Absence/Abus/Académie

Absence

L'absence est le plus grand des maux.
La Fontaine, Les deux Pigeons
L'absence diminue les médiocres passions et augmente les grandes, comme le vent éteint les bougies et allume le feu.
La Rochefoucauld
L'absence est la pierre de touche de l'amitié.
Lacordaire

Note du transcripteur :
La citation est inexacte.

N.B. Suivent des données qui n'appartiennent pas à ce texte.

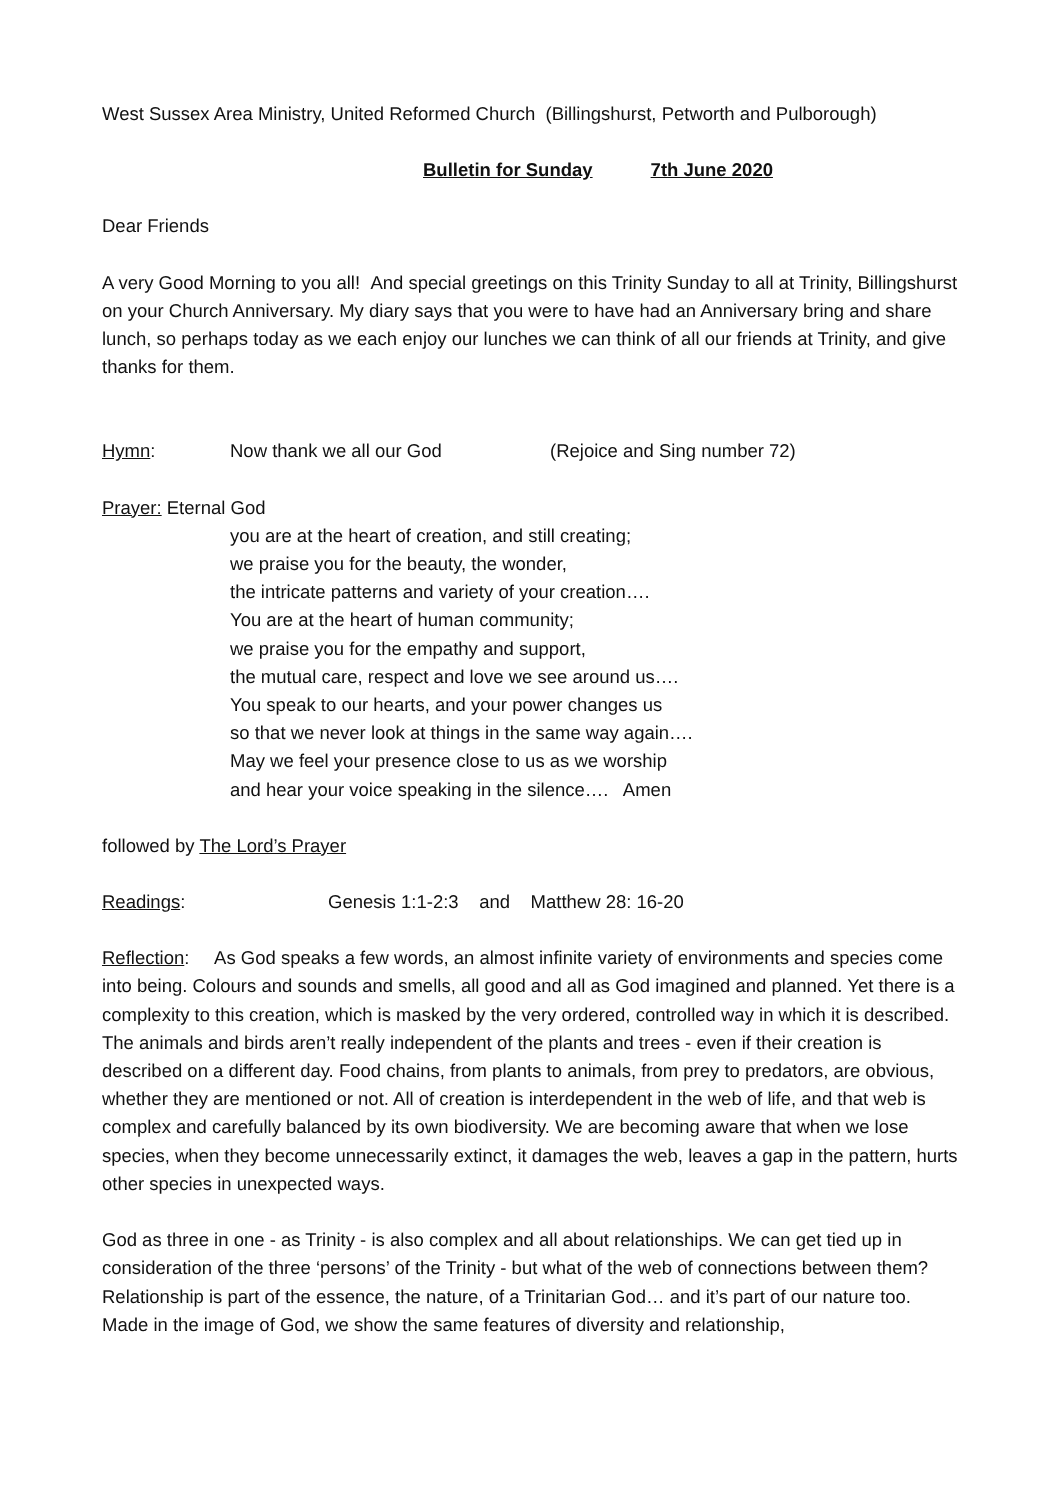West Sussex Area Ministry, United Reformed Church (Billingshurst, Petworth and Pulborough)
Bulletin for Sunday 7th June 2020
Dear Friends
A very Good Morning to you all! And special greetings on this Trinity Sunday to all at Trinity, Billingshurst on your Church Anniversary. My diary says that you were to have had an Anniversary bring and share lunch, so perhaps today as we each enjoy our lunches we can think of all our friends at Trinity, and give thanks for them.
Hymn: Now thank we all our God (Rejoice and Sing number 72)
Prayer: Eternal God
you are at the heart of creation, and still creating;
we praise you for the beauty, the wonder,
the intricate patterns and variety of your creation….
You are at the heart of human community;
we praise you for the empathy and support,
the mutual care, respect and love we see around us….
You speak to our hearts, and your power changes us
so that we never look at things in the same way again….
May we feel your presence close to us as we worship
and hear your voice speaking in the silence…. Amen
followed by The Lord’s Prayer
Readings: Genesis 1:1-2:3 and Matthew 28: 16-20
Reflection: As God speaks a few words, an almost infinite variety of environments and species come into being. Colours and sounds and smells, all good and all as God imagined and planned. Yet there is a complexity to this creation, which is masked by the very ordered, controlled way in which it is described. The animals and birds aren’t really independent of the plants and trees - even if their creation is described on a different day. Food chains, from plants to animals, from prey to predators, are obvious, whether they are mentioned or not. All of creation is interdependent in the web of life, and that web is complex and carefully balanced by its own biodiversity. We are becoming aware that when we lose species, when they become unnecessarily extinct, it damages the web, leaves a gap in the pattern, hurts other species in unexpected ways.
God as three in one - as Trinity - is also complex and all about relationships. We can get tied up in consideration of the three ‘persons’ of the Trinity - but what of the web of connections between them? Relationship is part of the essence, the nature, of a Trinitarian God… and it’s part of our nature too. Made in the image of God, we show the same features of diversity and relationship,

Lacordaire a plutôt écrit dans une lettre adressée à Mme Swetchine en 1835 :
L'absence est une pierre de touche pour les vrais attachements.
L'absence est la pierre de touche de l'affection ; elle sert à montrer jusqu'à quel point on ne pourrait se passer de ceux qu'on aime.
Louis Aigon

Note du transcripteur :
Je n'ai trouvé aucune trace de ce Louis Aigon.

Abus

Avant d'attaquer un abus, il faut voir si on peut ruiner ses fondements.
Vauvenargues

Académie

On fait, défait, refait ce beau dictionnaire,
Qui, toujours très bien fait, sera toujours à refaire.
Lebrun
Depuis dix ans, dessus l'F on travaille
Et le destin m'aurait fort obligé
S'il m'avait dit : « tu vivras jusqu'au G. »
Bois-Robert

Note du transcripteur :
On trouve ici une grosse erreur souvent répétée. Boisrobert a écrit non pas dix ans, mais bien six ans. Vous trouverez l'original chez Gallica dans «Les epistres du sieur de Bois-Robert-Metel, abbé de Chastillon . Dediées à monseigneur l'éminentissime cardinal Mazarin.» en page 29.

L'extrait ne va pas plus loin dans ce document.